Basotho Cultural Village –  South Sotho architecture, arts and crafts, herbal medicinal remedies and cuisine can be explored at the Basotho Cultural Village near Phuthaditjhaba.  Song and dance folklore shows can also be enjoyed.

The Sentinel – Also near Phuthaditjhaba, it is the access point for a series of trails that lead hikers to the rear of the Drakensberg Amphitheatre and some of the country’s most magnificent scenery.  Geographical features to view are The Sentinel, Devil’s Tooth, the Eastern Buttress and the Tugela Falls.

Discovering cherries, Ficksburg  - The annual Cherry Festival in Ficksburg takes place in November.  It is a three-day event that attracts thousands and entertains with fun activities such as horse- and camel-rides.  Cherry farm tours, however, take place throughout the cherry season, which is in October and November.  Locally made cherry liqueurs, brandies and schnapps should be tasted to complete the experience.
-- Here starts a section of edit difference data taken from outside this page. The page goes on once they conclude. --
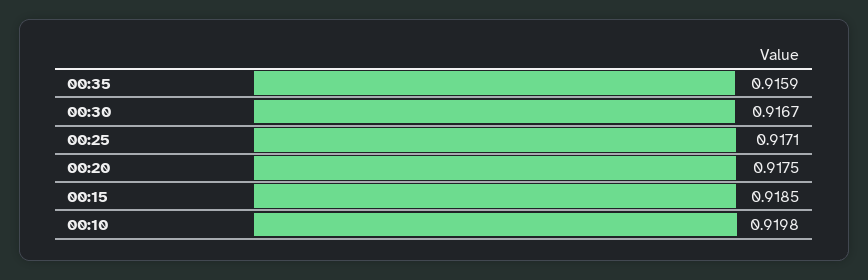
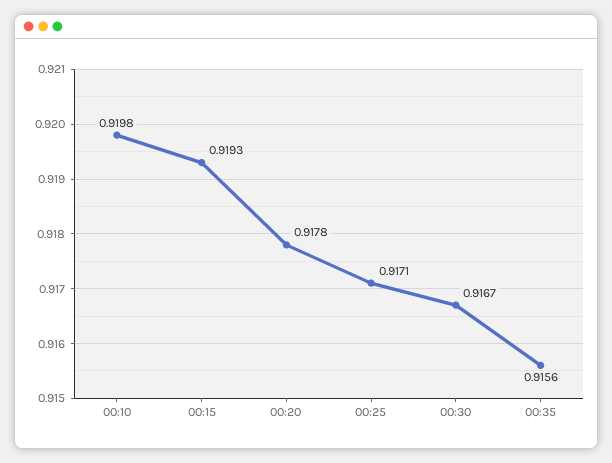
00:35: 0.9159 -> 0.9156
00:20: 0.9175 -> 0.9178
00:15: 0.9185 -> 0.9193

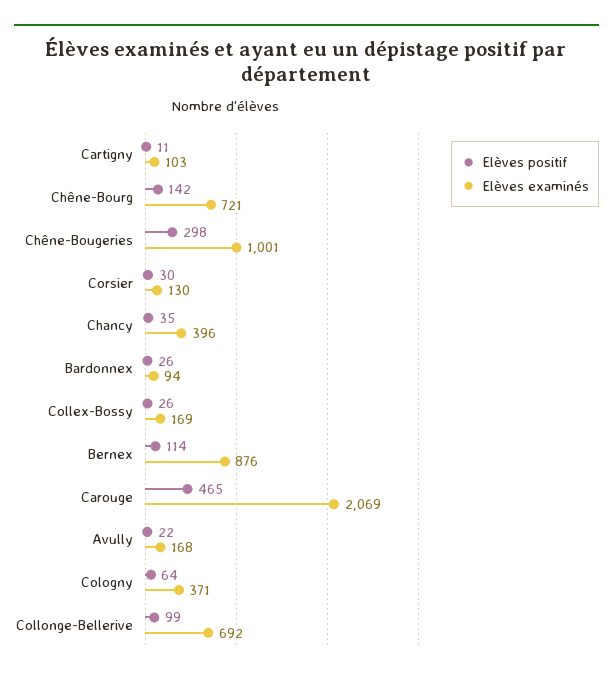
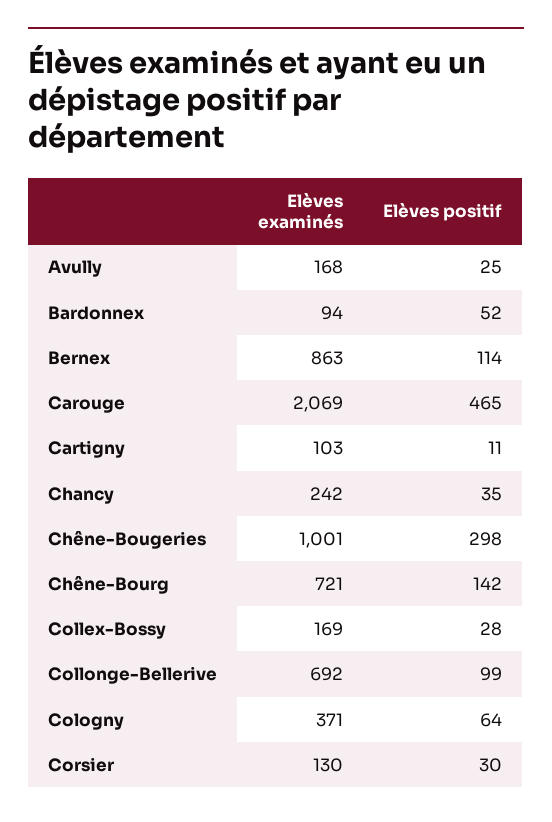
Elèves examinés, Chancy: 396 -> 242
Elèves positif, Bardonnex: 26 -> 52
Elèves positif, Collex-Bossy: 26 -> 28
Elèves examinés, Bernex: 876 -> 863
Elèves positif, Avully: 22 -> 25

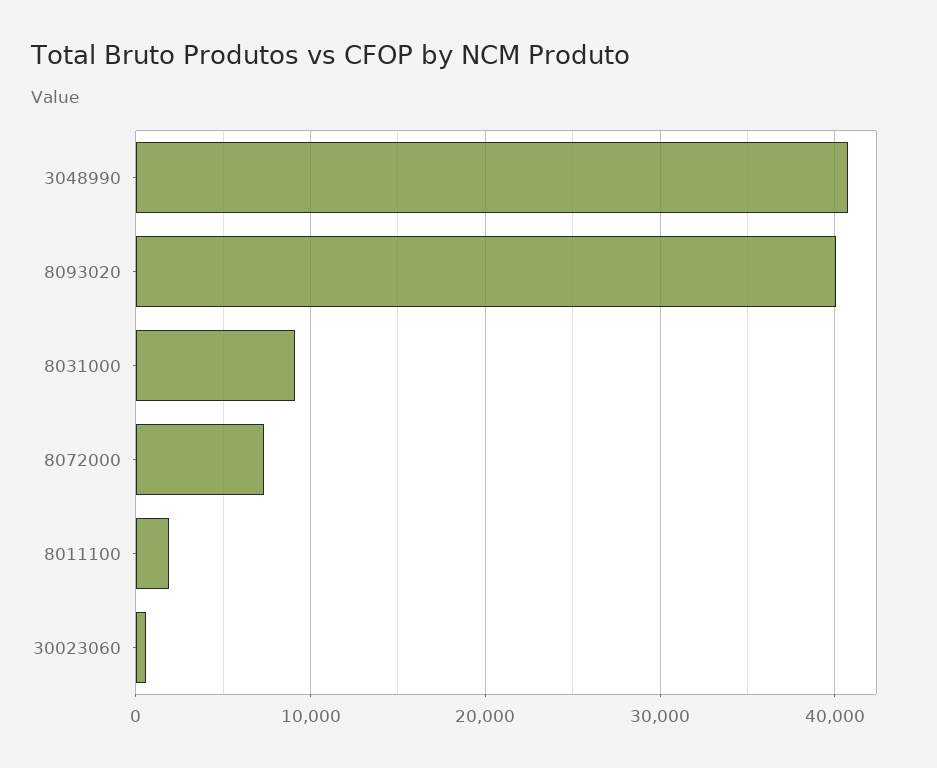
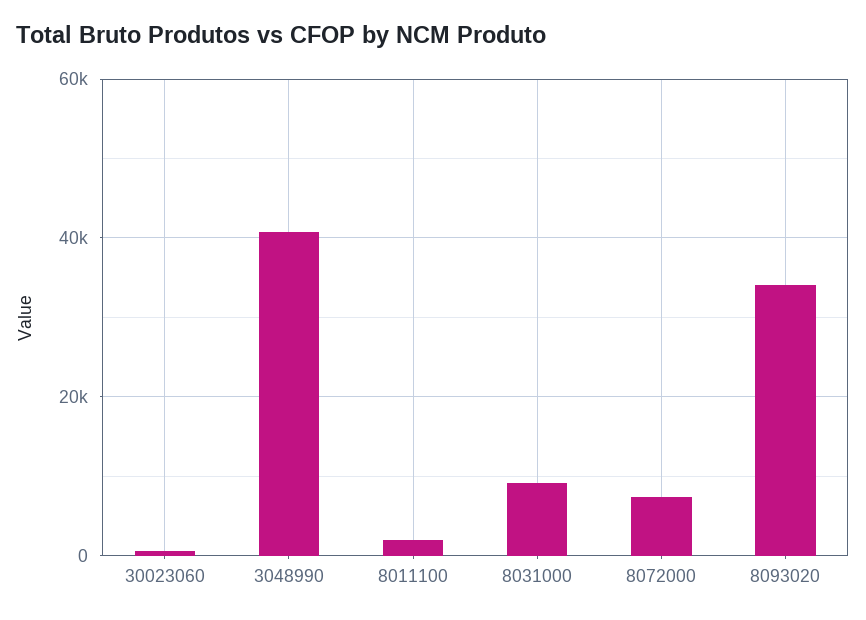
8093020: 40000 -> 34000

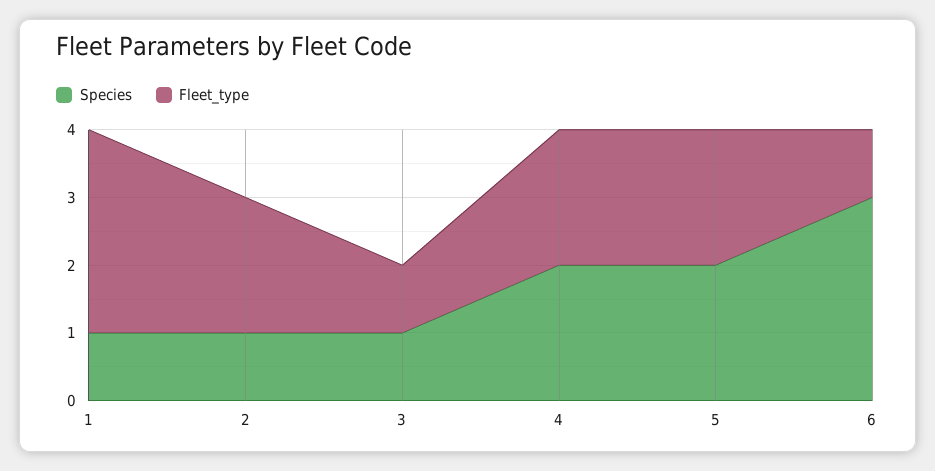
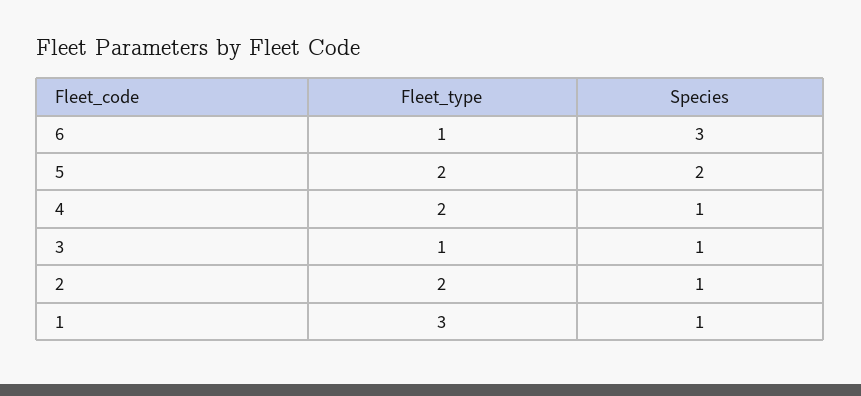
Species, 4: 2 -> 1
Clarens – A host of things to do and see in Clarens includes the Artist Amble, a route of galleries open to the public; rock art on Schaapplaats Farm; sandstone formations such as Mushroom Rock and Titanic Rock; dinosaur fossils at Sue’s Zoo; fly-fishing as well as bass- and river-fishing; hiking and horse-riding.

Sterkfontein Dam, Harrismith – The third largest dam in South Africa, the Sterkfontein Dam is a popular venue for water sports and angling.  Predating the Lesotho Highlands project, the water that fills the dam is pumped up from KwaZulu-Natal.  It is then released into the Wilge River, from where it flows into the Vaal Dam.    The Sterkfontein Dam’s banks are surrounded by a nature reserve where strange rock formations are just as interesting to view as buck and raptors.  Camping and chalet accommodation is available, as well as hiking trails.

Salpeterkrans – At Fouriesburg you will find Salpeterkrans, one of the largest sandstone overhangs in the southern hemisphere, shaped by wind erosion.  It not surprising that it is considered a sacred site where ancestral worship and fertility rites take place.

Rosendal – like the town of Clarens, Rosendal is known for its arty vibe. There are numerous art galleries in and around town, as well as quaint shops and restaurants. The Meerkatkolonie Art Gallery is a must. Rosendal is a popular weekend getaway destination for those who live in Pretoria and Johannesburg.